Agosto Dourado chama atenção para o cuidado com quem amamenta
Campanha dedicada ao aleitamento materno reforça a importância de informação, apoio emocional e respeito às diferentes experiências da maternidade
Durante o Agosto Dourado, mês de conscientização sobre a importância do aleitamento materno, grande parte das orientações se concentra nos benefícios da amamentação para o bebê. A campanha, no entanto, também pode ampliar o olhar para quem está do outro lado desse cuidado: a mulher que atravessa as transformações físicas, emocionais e de rotina que acompanham a chegada de um filho.
Embora a amamentação possa representar um período de proximidade e conexão entre mãe e bebê, nem sempre o processo acontece da forma imaginada durante a gestação. Dificuldades, insegurança, cansaço e expectativas elevadas podem tornar essa fase mais desafiadora.
Para a professora de Psicologia da Estácio Andresa Souza, falar sobre aleitamento também significa reconhecer que cada mulher vive essa experiência de maneira particular.
“A maternidade costuma vir cercada de muitas expectativas sobre como a mulher deve agir e se sentir. Quando a realidade não corresponde a esse modelo idealizado, ela pode começar a questionar a própria capacidade e experimentar sentimentos de culpa ou frustração”, explica.
Por isso, o incentivo à amamentação precisa estar acompanhado de acolhimento. Mais do que estabelecer padrões, familiares e pessoas próximas podem contribuir oferecendo ajuda concreta, espaço para diálogo e respeito às necessidades daquela mulher.
“Uma rede de apoio não é importante apenas para ajudar nos cuidados com o bebê. Ela também precisa olhar para essa mãe, perguntar como ela está e perceber quando ela precisa descansar, conversar ou simplesmente ser ouvida sem julgamentos”, afirma Andresa.

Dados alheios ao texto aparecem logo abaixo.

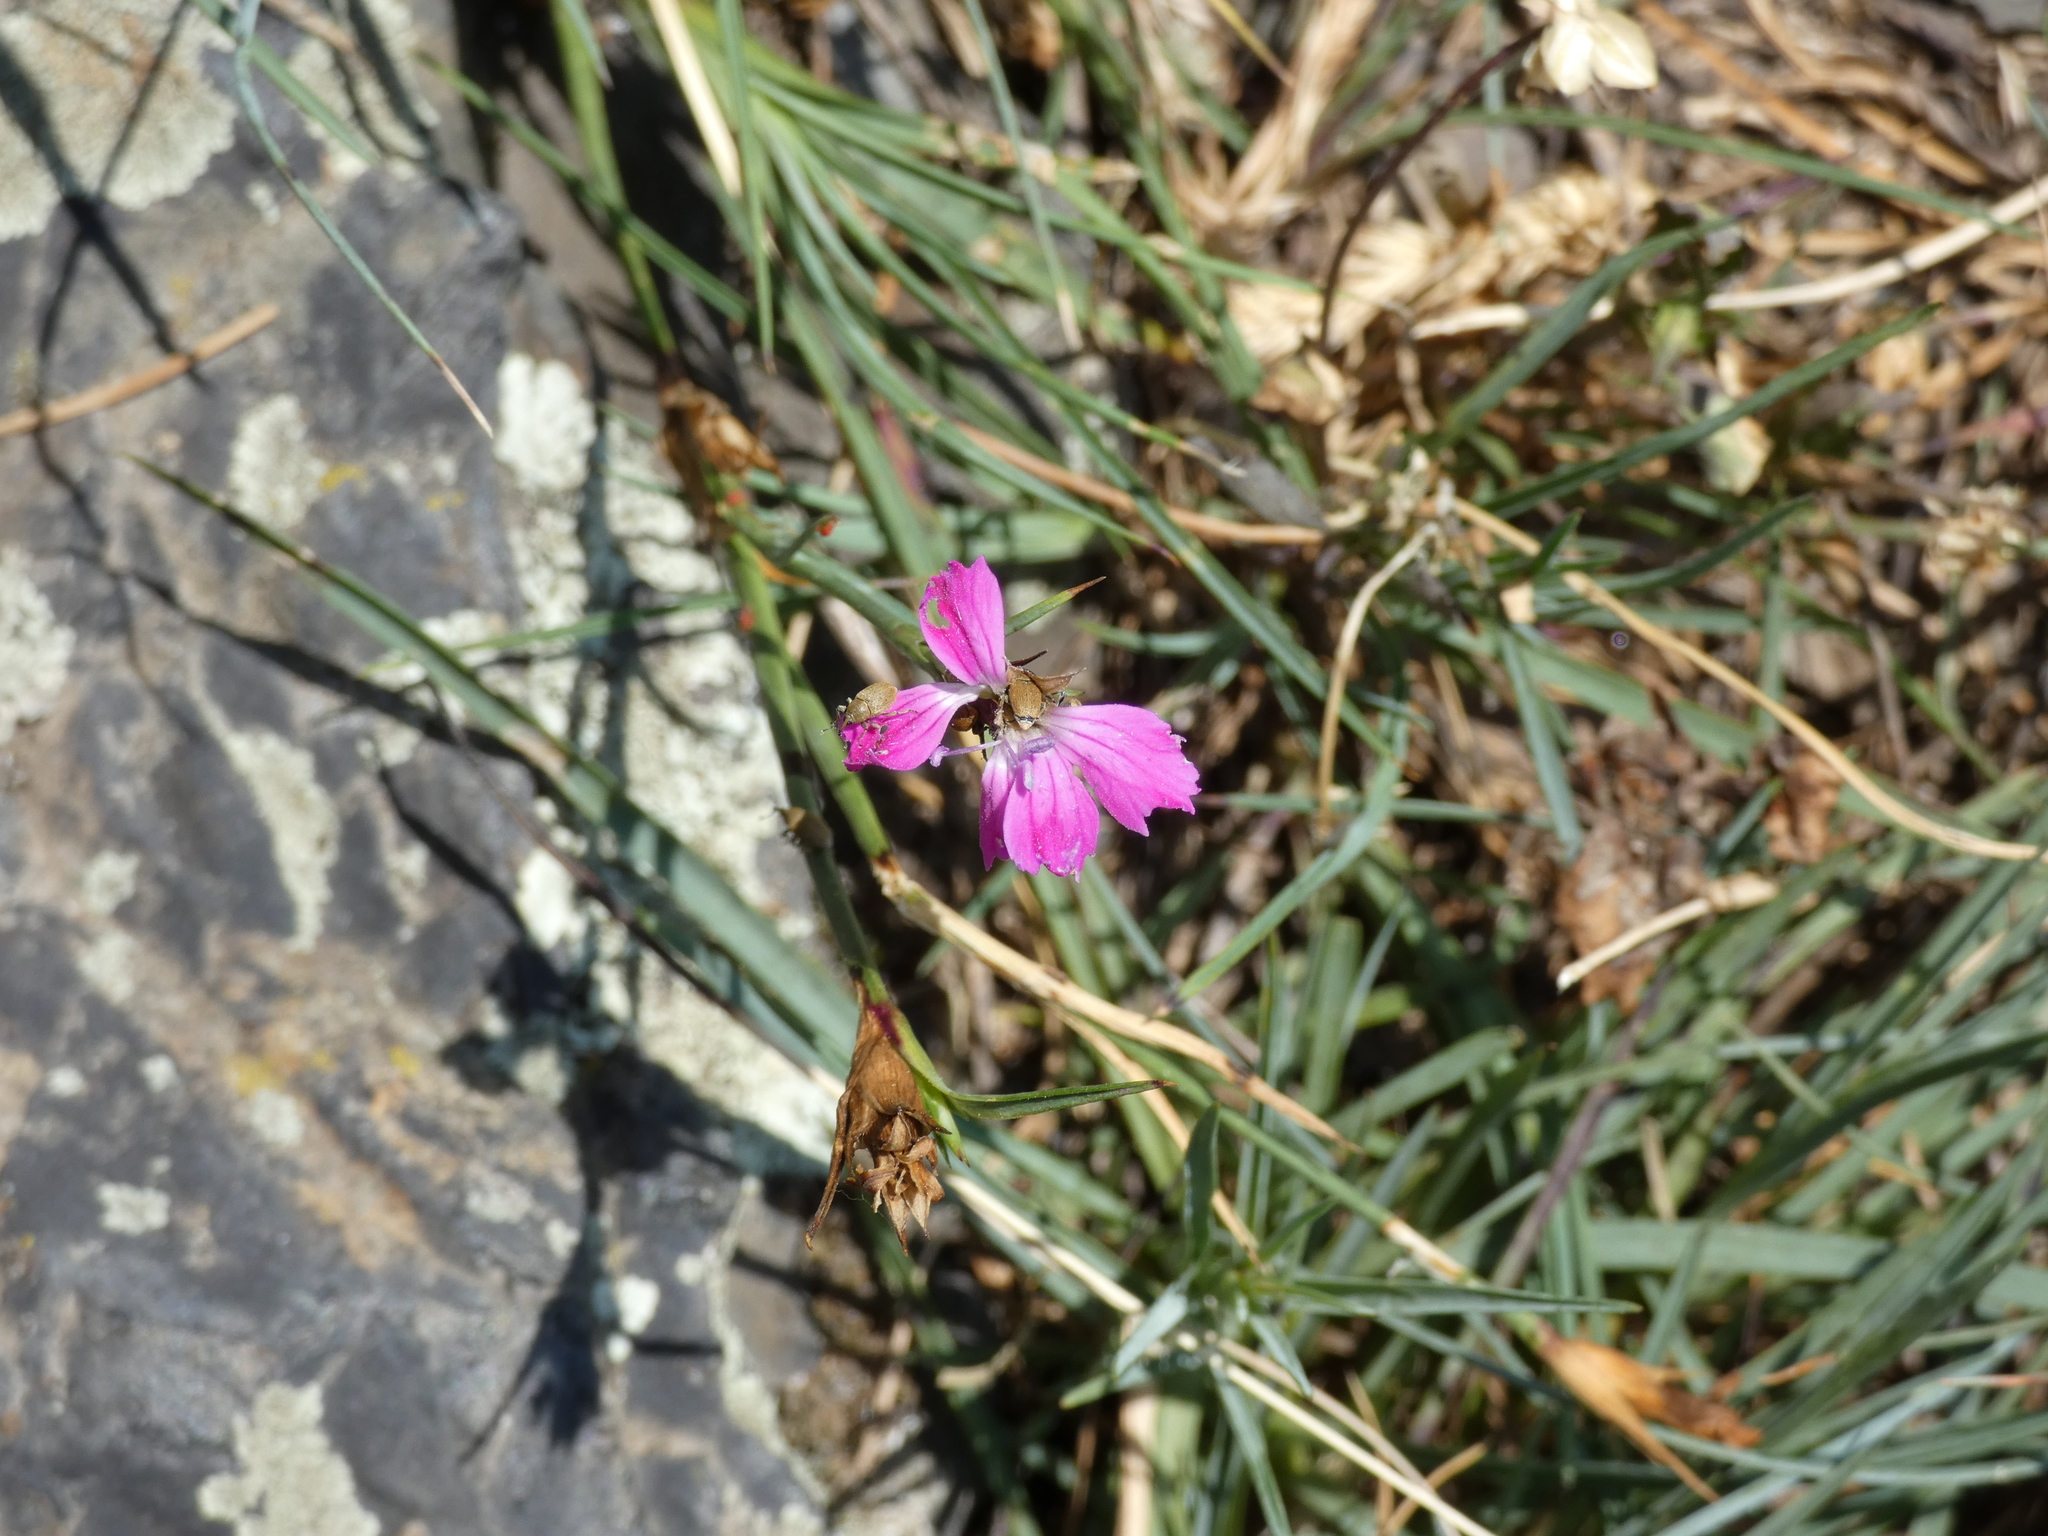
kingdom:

A psicóloga ressalta ainda que a construção do vínculo afetivo com o bebê não está limitada à amamentação. O vínculo se desenvolve gradualmente nas interações cotidianas, no cuidado, no contato, na atenção e na capacidade de responder às necessidades da criança.
Essa compreensão é especialmente importante para mulheres que, por diferentes motivos, não conseguem amamentar ou precisam interromper o aleitamento antes do período desejado.
“Quando colocamos toda a ideia de vínculo sobre a amamentação, podemos gerar uma cobrança desnecessária. Existem muitas formas de estabelecer proximidade, segurança e afeto na relação com o bebê”, destaca.
O período pós-parto também envolve uma profunda reorganização da vida. Alterações no sono, novas responsabilidades e mudanças na dinâmica familiar podem aumentar a sobrecarga emocional, o que torna ainda mais importante que a saúde mental da mulher faça parte dos cuidados dessa fase.
Nesse sentido, o Agosto Dourado pode servir não apenas para estimular o aleitamento materno, mas também para fortalecer uma mensagem de apoio às mães: informação e incentivo são fundamentais, mas precisam caminhar junto com escuta, empatia e respeito.
“Cuidar da mulher também é uma maneira de cuidar do bebê. Quanto mais amparada ela estiver, maiores são as possibilidades de atravessar esse período com segurança emocional e encontrar as melhores escolhas para a realidade da sua família”, conclui Andresa Souza.